This page has been archived and is no longer updated. Find out more about page archiving.
Search BBC
BBC World Service
BBC BBC News BBC Sport BBC Weather BBC World Service Worldservice languages
spacer gif
You are in: Home > Grammar, Vocabulary & Pronunciation > Ask about English
Learning English
spacer gif
What if / suppose / supposing
Rain at the Taj Mahal

Pattaraporn from Thailand writes:

I would like to know the meaning of what if and how to use it. Thank you so much for your answer.

Roger Woodham replies:
  We use what if at the beginning of a question when we are asking about the consequences of an action, particularly one that is undesirable. We refer in this way to present or future circumstances:
  • What if I am made redundant and have no work? What shall we do then?

  • What if there are jellyfish? You won't want to swim in the sea then.

We can also use this structure to refer to past circumstances:

  • What if the ice had cracked? You would have disappeared into the icy water and wouldn't be here to tell us about it.

  • What if you had slipped? You would've fallen right down the cliff. There would have been nothing to save you.
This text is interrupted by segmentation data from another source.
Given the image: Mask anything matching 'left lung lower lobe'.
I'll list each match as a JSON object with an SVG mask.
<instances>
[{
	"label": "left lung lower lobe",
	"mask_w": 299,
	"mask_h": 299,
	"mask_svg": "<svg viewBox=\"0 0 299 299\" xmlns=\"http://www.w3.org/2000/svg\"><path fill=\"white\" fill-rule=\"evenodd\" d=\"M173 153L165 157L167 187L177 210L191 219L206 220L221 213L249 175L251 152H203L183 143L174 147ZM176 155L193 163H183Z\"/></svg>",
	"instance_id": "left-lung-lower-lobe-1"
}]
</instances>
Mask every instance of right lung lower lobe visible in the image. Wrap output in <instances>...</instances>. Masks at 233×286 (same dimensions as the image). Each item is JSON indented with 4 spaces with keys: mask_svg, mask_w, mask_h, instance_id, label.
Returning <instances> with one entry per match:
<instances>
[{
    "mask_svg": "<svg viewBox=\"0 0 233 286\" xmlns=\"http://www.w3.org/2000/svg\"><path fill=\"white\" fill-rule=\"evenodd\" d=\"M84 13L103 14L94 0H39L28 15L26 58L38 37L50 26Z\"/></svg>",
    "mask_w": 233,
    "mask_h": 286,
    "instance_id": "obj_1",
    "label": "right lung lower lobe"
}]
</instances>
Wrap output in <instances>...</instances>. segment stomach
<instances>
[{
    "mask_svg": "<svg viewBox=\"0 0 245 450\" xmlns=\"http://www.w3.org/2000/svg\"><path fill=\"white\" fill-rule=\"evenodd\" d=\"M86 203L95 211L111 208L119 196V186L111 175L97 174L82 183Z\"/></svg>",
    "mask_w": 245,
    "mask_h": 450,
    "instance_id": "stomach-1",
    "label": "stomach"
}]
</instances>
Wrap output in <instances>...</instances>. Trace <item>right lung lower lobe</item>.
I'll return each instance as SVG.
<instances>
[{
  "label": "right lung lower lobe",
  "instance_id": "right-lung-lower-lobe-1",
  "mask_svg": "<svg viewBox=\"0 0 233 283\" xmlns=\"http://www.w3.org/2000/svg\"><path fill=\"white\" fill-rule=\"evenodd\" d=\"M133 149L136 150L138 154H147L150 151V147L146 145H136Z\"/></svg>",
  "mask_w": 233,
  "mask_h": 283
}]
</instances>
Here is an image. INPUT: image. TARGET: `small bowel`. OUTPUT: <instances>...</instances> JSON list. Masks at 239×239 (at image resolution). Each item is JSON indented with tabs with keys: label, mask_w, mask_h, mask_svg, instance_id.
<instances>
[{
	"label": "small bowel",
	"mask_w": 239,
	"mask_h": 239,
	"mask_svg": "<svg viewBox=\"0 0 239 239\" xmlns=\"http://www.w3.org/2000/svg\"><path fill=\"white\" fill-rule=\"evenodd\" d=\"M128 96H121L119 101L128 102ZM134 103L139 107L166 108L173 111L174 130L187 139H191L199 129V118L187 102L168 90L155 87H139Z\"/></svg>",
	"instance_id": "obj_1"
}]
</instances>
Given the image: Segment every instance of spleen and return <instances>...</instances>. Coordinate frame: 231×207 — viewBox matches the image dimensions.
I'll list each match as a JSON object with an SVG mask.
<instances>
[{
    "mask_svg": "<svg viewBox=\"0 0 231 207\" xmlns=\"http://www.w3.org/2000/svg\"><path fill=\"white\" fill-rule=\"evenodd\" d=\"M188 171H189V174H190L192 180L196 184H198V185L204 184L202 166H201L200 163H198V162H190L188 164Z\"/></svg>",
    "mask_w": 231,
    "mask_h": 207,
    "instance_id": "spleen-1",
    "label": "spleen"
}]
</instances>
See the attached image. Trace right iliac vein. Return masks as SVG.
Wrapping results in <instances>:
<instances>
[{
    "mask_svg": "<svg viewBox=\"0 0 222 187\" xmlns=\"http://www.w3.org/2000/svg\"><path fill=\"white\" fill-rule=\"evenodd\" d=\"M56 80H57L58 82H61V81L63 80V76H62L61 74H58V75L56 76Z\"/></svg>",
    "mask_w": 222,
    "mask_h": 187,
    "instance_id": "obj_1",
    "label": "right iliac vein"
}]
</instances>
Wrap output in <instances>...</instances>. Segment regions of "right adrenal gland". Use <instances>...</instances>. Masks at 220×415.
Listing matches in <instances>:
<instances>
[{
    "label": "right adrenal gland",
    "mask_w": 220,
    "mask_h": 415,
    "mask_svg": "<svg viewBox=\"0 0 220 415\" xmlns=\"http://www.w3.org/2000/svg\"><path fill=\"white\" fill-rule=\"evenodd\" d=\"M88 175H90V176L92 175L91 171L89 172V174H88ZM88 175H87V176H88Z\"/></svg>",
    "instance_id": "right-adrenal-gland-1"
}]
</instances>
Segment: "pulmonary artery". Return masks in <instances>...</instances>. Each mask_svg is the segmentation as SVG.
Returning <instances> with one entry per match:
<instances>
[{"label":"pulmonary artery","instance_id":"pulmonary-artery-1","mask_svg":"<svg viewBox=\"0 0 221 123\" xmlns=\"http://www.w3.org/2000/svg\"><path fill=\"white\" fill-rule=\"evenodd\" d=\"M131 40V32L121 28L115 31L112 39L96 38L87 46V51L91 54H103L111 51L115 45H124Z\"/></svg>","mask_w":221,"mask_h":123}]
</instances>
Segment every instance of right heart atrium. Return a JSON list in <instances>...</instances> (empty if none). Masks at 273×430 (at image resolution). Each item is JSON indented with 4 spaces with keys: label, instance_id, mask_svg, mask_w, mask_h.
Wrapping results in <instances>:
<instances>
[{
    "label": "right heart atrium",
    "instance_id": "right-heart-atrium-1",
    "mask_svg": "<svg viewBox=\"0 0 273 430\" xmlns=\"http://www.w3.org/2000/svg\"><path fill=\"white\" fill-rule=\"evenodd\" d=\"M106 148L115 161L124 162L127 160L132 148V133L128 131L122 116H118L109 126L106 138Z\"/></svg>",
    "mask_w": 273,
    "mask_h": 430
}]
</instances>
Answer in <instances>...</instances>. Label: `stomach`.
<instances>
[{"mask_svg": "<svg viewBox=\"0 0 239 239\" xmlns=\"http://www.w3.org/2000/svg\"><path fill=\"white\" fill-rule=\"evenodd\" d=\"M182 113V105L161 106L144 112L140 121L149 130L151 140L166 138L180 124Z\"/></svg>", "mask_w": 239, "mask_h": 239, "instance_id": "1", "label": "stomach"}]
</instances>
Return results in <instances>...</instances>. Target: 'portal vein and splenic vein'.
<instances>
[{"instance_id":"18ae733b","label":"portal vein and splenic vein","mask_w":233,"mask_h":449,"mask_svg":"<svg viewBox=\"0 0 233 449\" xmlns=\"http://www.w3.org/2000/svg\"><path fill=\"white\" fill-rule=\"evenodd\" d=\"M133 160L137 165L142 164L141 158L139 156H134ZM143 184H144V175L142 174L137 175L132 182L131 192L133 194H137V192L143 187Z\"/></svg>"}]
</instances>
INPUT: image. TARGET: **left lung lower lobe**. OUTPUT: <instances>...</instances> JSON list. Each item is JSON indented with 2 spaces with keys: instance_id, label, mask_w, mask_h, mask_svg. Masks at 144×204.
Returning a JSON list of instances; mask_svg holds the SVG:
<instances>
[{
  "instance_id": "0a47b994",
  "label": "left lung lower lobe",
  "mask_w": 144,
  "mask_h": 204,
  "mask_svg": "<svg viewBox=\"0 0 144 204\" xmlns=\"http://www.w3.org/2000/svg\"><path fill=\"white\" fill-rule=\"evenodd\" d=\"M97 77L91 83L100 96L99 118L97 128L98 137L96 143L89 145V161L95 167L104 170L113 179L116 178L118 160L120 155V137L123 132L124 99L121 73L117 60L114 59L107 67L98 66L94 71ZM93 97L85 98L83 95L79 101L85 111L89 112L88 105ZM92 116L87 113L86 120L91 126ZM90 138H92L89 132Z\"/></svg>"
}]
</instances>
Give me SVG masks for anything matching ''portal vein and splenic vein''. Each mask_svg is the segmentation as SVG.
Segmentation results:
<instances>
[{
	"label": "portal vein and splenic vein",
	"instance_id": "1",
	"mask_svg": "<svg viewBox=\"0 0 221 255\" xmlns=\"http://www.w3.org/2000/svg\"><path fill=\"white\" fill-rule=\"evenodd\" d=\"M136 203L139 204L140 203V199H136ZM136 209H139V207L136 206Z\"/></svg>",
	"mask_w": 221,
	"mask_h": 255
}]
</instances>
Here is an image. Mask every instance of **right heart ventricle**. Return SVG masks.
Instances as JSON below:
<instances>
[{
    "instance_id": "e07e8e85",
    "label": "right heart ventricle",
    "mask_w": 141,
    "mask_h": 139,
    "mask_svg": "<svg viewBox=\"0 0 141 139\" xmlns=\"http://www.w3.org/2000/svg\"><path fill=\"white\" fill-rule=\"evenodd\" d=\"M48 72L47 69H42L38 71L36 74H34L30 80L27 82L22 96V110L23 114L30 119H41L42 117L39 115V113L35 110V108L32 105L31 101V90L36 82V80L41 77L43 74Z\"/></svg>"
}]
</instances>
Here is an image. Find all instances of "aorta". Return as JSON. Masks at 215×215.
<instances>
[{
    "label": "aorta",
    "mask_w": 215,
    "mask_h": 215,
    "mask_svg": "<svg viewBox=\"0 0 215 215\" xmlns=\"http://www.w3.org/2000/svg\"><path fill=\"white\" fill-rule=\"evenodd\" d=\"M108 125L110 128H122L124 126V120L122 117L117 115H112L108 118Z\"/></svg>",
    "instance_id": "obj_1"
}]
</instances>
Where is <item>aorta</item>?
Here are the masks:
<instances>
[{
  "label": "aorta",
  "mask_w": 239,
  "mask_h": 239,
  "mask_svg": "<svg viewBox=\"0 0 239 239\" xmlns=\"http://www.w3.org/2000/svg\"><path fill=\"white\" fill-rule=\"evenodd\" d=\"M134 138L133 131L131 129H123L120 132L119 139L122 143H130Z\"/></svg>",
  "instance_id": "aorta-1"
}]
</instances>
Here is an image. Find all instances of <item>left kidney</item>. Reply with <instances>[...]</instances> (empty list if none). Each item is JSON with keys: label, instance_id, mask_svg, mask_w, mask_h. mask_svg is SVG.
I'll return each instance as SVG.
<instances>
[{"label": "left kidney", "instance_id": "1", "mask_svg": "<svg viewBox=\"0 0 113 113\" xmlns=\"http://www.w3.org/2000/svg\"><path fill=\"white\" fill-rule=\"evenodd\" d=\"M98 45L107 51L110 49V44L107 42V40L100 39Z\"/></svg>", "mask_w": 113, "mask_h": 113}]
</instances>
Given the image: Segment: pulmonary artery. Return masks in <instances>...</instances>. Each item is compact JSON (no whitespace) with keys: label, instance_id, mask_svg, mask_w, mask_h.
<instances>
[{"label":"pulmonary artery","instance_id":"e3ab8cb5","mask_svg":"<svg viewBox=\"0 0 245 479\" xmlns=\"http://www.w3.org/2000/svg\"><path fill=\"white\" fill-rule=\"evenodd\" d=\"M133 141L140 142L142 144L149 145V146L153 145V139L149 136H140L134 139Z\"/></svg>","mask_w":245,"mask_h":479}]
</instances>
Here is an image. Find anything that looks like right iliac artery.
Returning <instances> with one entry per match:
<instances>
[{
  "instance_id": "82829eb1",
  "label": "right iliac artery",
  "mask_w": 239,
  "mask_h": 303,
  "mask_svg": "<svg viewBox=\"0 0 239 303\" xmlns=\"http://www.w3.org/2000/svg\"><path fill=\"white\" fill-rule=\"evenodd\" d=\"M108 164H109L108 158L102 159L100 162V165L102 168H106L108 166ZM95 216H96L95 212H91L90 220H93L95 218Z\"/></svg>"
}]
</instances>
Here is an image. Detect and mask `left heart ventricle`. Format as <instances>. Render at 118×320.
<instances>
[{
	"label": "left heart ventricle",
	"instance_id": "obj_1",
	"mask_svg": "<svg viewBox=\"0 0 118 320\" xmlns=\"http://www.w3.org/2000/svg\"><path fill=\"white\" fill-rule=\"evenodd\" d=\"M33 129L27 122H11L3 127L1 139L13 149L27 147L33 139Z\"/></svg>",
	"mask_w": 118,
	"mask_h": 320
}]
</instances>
As you can see from these examples, what if questions give us an alternative way of expressing conditional ideas. We could have said:

  • What shall we do if I am made redundant and have no work?

  • You won't want to swim in the sea, if there are jellyfish around.

  • If the ice had cracked, you would've disappeared into the icy water and wouldn't be here to tell us about it.

  • If you had slipped, you would have fallen right down the cliff

However, none of these examples sound as dramatic as "what if...?". Note that the final two examples in these sequences refer to imaginary situations that did not occur, for which we need the so-called 'third' conditional.


 
   

Suppose, supposing or what if?

We can also use suppose or supposing as an alternative to what if when we are asking about the consequences of an action:

  • I'm not going to take my umbrella.
    ~ Suppose it rains?
    ~ Supposing it rains?
    ~ What if it rains?
    ~ What will you do if it rains?


  • I just caught the last flight of the day with two minutes to spare!
    ~ Suppose you had missed the flight?
    ~ Supposing you had missed the flight?
    ~ What if you had missed the flight?
    ~ What would you have done, if you had missed the flight?

 
 

What if / suppose / supposing for suggestions

When referring to present or future circumstances, we also use these structures to introduce suggestions in a rather tentative way. We are not so confident that the person we are addressing will say 'yes', so we do not use the more enthusiastic Let's… or Shall we…? in these circumstances:

  • What if /suppose / supposing we invite Geoffrey to fill the empty place at dinner? How would you feel about that?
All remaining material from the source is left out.